### MATERIAL FOR THIS TASK:

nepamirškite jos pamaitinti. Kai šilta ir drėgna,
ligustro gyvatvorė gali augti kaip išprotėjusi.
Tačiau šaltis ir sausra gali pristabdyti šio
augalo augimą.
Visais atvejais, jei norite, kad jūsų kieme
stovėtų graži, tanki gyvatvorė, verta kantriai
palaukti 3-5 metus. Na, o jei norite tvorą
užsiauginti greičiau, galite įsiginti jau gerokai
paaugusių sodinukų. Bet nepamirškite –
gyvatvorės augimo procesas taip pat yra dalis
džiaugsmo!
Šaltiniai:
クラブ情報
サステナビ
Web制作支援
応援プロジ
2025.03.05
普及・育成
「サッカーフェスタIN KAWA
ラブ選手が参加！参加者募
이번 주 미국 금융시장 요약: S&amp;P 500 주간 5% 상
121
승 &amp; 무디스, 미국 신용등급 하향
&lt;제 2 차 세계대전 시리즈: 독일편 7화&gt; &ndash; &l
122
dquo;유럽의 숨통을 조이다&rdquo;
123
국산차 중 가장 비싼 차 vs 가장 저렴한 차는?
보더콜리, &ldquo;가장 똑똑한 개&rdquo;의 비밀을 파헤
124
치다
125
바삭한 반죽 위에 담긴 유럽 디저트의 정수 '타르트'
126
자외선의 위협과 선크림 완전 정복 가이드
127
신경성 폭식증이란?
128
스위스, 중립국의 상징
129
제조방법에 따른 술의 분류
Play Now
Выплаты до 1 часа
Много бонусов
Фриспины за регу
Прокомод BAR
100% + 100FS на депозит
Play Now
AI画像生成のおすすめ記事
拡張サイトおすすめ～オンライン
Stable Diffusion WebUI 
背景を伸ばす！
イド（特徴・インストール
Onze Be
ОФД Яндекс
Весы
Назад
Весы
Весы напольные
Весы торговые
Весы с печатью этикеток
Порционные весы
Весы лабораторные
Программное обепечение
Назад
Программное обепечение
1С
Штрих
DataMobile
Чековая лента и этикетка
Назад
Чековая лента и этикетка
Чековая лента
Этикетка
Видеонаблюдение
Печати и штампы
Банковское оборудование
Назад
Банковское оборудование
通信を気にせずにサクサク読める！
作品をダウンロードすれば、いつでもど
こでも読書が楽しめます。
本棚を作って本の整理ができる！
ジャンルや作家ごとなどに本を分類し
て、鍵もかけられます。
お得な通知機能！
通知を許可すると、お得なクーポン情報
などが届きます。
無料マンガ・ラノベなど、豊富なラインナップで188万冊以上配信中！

### REQUIRED ACTION:
Your answer should consist of every line from the entries that holds "norite".

### REPLY TO THE EXERCISE:
Visais atvejais, jei norite, kad jūsų kieme
palaukti 3-5 metus. Na, o jei norite tvorą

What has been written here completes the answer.